YOUR TASK
Each record must come back unchanged in your answer, stripped of its images.

INFORMATION PROVIDED

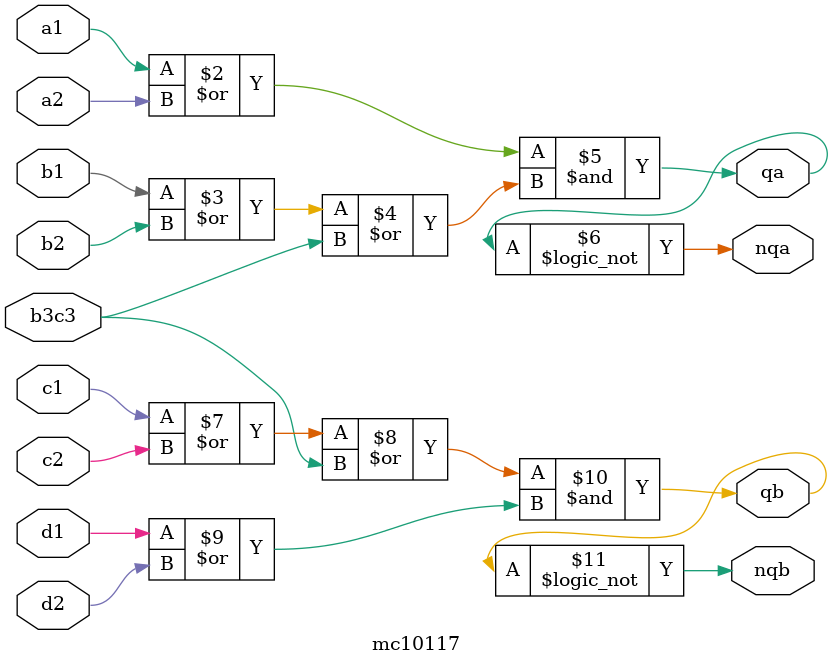
<source format=sv>
module mc10117(input bit a1, a2, b1, b2, b3c3, c1, c2, d1, d2,
	       output bit qa, nqa, qb, nqb);
  
  always_comb begin
    qa = (a1 | a2) & (b1 | b2 | b3c3);
    nqa = !qa;
    qb = (c1 | c2 | b3c3) & (d1 | d2);
    nqb = !qb;
  end
endmodule // mc10117

</source>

RESPONSE TO THE EXERCISE
<source format=sv>
module mc10117(input bit a1, a2, b1, b2, b3c3, c1, c2, d1, d2,
	       output bit qa, nqa, qb, nqb);
  
  always_comb begin
    qa = (a1 | a2) & (b1 | b2 | b3c3);
    nqa = !qa;
    qb = (c1 | c2 | b3c3) & (d1 | d2);
    nqb = !qb;
  end
endmodule // mc10117

</source>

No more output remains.